Ces raisons répondent à des besoins et à des désirs qui nous sont propres, liés à notre tempérament, notre âge, notre éducation, mais aussi notre patrimoine, nos croyances, ou encore notre état mental.

Pour éviter de mélanger besoins, nécessité, désir et envie, il est indispensable de catégoriser les sources de motivation. L’ensemble de ces sources se répartissent en quatre catégories :

  1. La nécessité matérielle
    Nous travaillons, pour la plus grande partie d’entre nous, pour recevoir un salaire, pour “gagner notre vie” — avouez que cette expression est dramatique — et pour subvenir à nos besoins.
  2. L’identité sociale
    Nous avons besoin de reconnaissance sociale, et le travail, la profession, ou simplement le fait d’avoir un travail, participe à cette reconnaissance, cette appartenance, cette intégration.
  3. La volonté professionnelle
    Travailler, c’est aussi une occasion de se développer, de performer, de maîtriser. Le désir de maîtrise, et parfois de pouvoir, sont des éléments clés parmi les facteurs de motivation, même en dehors du travail.
  4. Le désir sociétal
    Donner du sens à son activité est une attente réelle et profonde exprimée par un grand nombre de travailleurs. Qu’il s’agisse d’une raison d’être dans un processus interne à l’entreprise, ou plus encore, un rôle dans la construction d’une société en accord avec les valeurs de l’employé.

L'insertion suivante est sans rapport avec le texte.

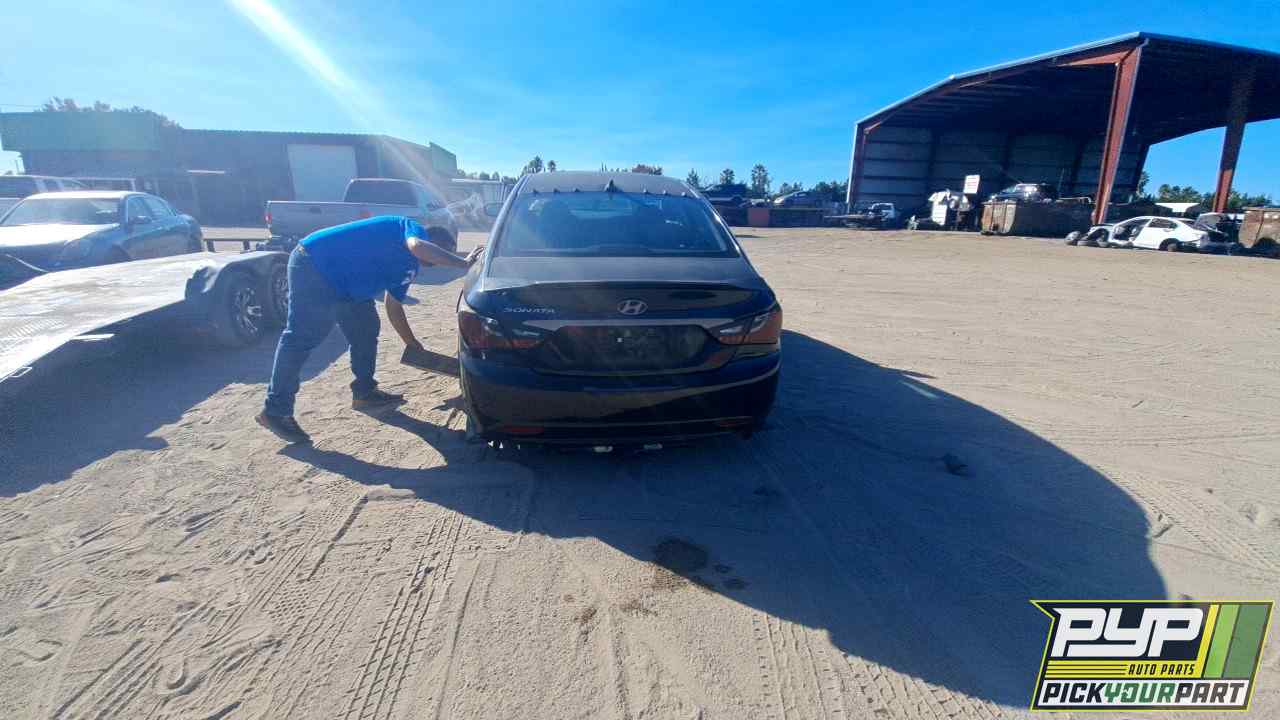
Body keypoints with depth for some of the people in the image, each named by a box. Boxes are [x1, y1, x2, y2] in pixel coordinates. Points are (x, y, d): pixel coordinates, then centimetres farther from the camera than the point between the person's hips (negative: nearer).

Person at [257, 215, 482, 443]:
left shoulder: (408, 267, 19)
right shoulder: (413, 228, -5)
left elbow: (394, 307, 24)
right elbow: (418, 247, -32)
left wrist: (413, 344, 27)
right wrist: (463, 262, -26)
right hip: (313, 264, -10)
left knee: (366, 329, 12)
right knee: (302, 337, -10)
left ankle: (364, 392, 22)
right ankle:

Comme vous le constatez rapidement, il n’est pas possible de mettre au même niveau la nécessité matérielle avec le désir sociétal. Mélanger ces catégories dans un même questionnaire créé un sentiment de gêne plus ou moins conscient qui devra se résoudre par un « mensonge » assurant le maintien de notre identité sociale.

Si vous décidez de rédiger un questionnaire de satisfaction pour connaître le niveau de motivation de vos équipes, je vous conseille de bien distinguer ces quatre catégories. Cela permettra à chacun d’y répondre en toute honnêteté, sans crainte de toucher à des valeurs morales et moralisatrices.